BUSE Vice-Chancellor Professor Eddie Mwenje said research shows that students’ performance is related to the environment they stay in.

Therefore, it is important to provide a conducive environment for students to concentrate on their studies.

Dormitory for two students

“We made sure that the hostel is as close as possible to their learning facilities. Only two students stay in a room, so that there is no overcrowding,” he said.

“There is provision for a reading space in the rooms. The hostels take the students far away from the madness in society which can be distracting.”

Prof Mwenje said they included several common rooms and television rooms as they constructed the hostel with a 21st century mindset.

A television room which accommodates at least 20 students for one quad, with DStv and wi-fi facilities

In the laundry room, he said washing machines will be put up to enable the student to have all the necessary facilities.

“The hostel has an in-house solar facility and Government has already paid for it. The solar system is imported from Germany and it’s in place,” he said.

“We have drilled three boreholes to ensure constant supply and adequate water for the girls. In the face of load shedding, our students will be able to study and have solar-heated water.”

The university is constructing another state-of-the-art 1 200-bed hostel which has a hair salon and shopping mall.

Prof Mwenje said the university is guided by the National Development Strategy 1 in infrastructure development and responded to Government’s call that all universities ought to have innovation hubs.

“We had lagged but it has been the focus of the Second Republic to improve on our infrastructure and internationalize. We cannot attract international students when they come here and have problems with the accommodation or learning facilities,” he said.

“The President made it clear that universities play a major role in industrialization. We cannot do this if our learning facilities are not in order.

“We need modern equipment which is up to date. Our optometry is equipped with modern equipment and all our graduating students were absorbed by industry despite to desire to retain some.” He said the university is investing heavily in modern equipment.

Prof Mwenje saluted President Mnangagwa for his mantra on industrialisation and modernisation.

“We cannot motivate young people when they are looking at old equipment and when they go out into industry, they realised its outdated,” he said.

“We want students from outside the country to conclude that education and facilities in Zimbabwe are good and ultimately come. We are making a change.”

Turning to sanctions, Prof Mwenje said he has first-hand experience with negative effects.

He said the university is also affected by sanctions.

“We are not able to access certain international research and support grants. We are not eligible because our country is under sanction,” he said.

“In some academic meetings, we are not welcome because of the sanctions. The President said we should develop from inwards and this enabled us to survive.

“This year we commissioned the innovation hub, engineering complex, and hostel build using Government funds.

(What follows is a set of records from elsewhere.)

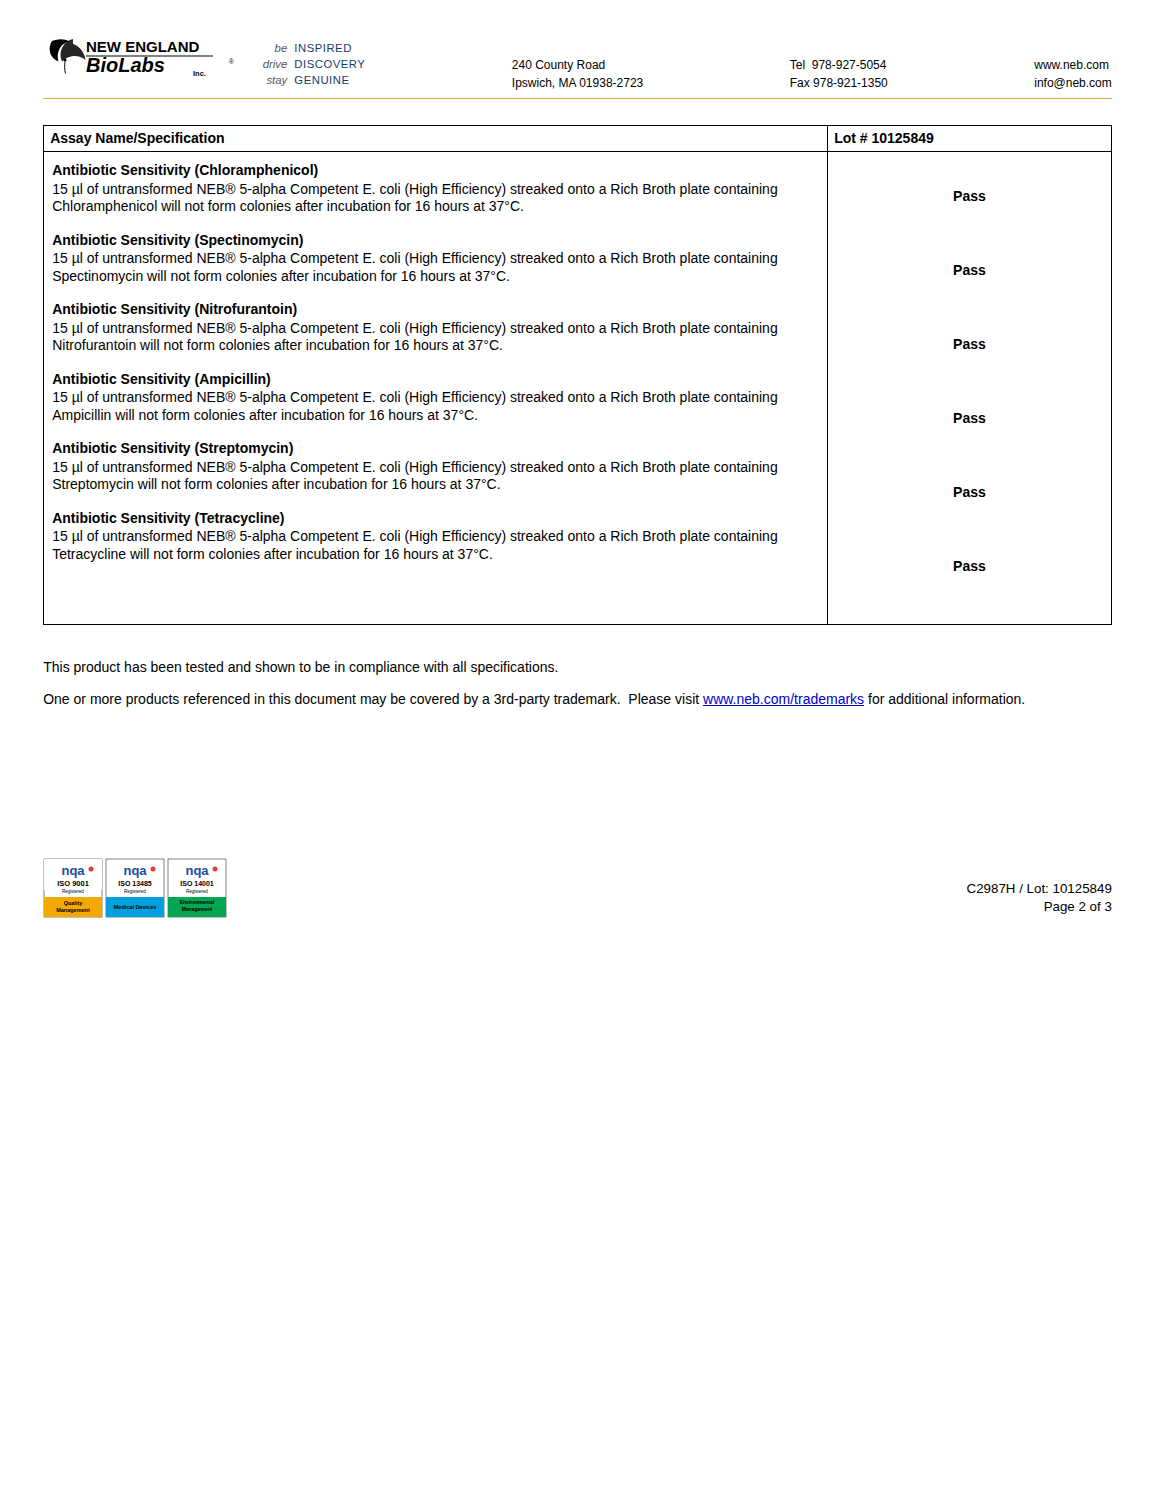be INSPIRED
drive DISCOVERY
stay GENUINE
240 County Road
Ipswich, MA 01938-2723
Tel 978-927-5054
Fax 978-921-1350
www.neb.com
info@neb.com
| Assay Name/Specification | Lot # 10125849 |
| --- | --- |
| Antibiotic Sensitivity (Chloramphenicol) 15 µl of untransformed NEB® 5-alpha Competent E. coli (High Efficiency) streaked onto a Rich Broth plate containing Chloramphenicol will not form colonies after incubation for 16 hours at 37°C. Antibiotic Sensitivity (Spectinomycin) 15 µl of untransformed NEB® 5-alpha Competent E. coli (High Efficiency) streaked onto a Rich Broth plate containing Spectinomycin will not form colonies after incubation for 16 hours at 37°C. Antibiotic Sensitivity (Nitrofurantoin) 15 µl of untransformed NEB® 5-alpha Competent E. coli (High Efficiency) streaked onto a Rich Broth plate containing Nitrofurantoin will not form colonies after incubation for 16 hours at 37°C. Antibiotic Sensitivity (Ampicillin) 15 µl of untransformed NEB® 5-alpha Competent E. coli (High Efficiency) streaked onto a Rich Broth plate containing Ampicillin will not form colonies after incubation for 16 hours at 37°C. Antibiotic Sensitivity (Streptomycin) 15 µl of untransformed NEB® 5-alpha Competent E. coli (High Efficiency) streaked onto a Rich Broth plate containing Streptomycin will not form colonies after incubation for 16 hours at 37°C. Antibiotic Sensitivity (Tetracycline) 15 µl of untransformed NEB® 5-alpha Competent E. coli (High Efficiency) streaked onto a Rich Broth plate containing Tetracycline will not form colonies after incubation for 16 hours at 37°C. | Pass Pass Pass Pass Pass Pass |
This product has been tested and shown to be in compliance with all specifications.
One or more products referenced in this document may be covered by a 3rd-party trademark. Please visit www.neb.com/trademarks for additional information.
C2987H / Lot: 10125849
Page 2 of 3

We cannot wait for things to be better.”

 Prof Mwenje said despite sanctions, they have kept their quality assurance intact and some of their students are at Oxford University.

He said the President’s trust and belief in universities to find home-grown solutions was a turning point, especially during the Covid-19 pandemic. 

The university has kept relations with its diaspora community who are supportive and leveraged on friendly countries like Cuba and Ghana. 

Collaborations had been made with Cape Coast and Nottingham Universities, he said. 

“The Second Republic has given opportunities to universities and believing in us is taking us far and very important. A lot of positives came out of the hardships,” he said.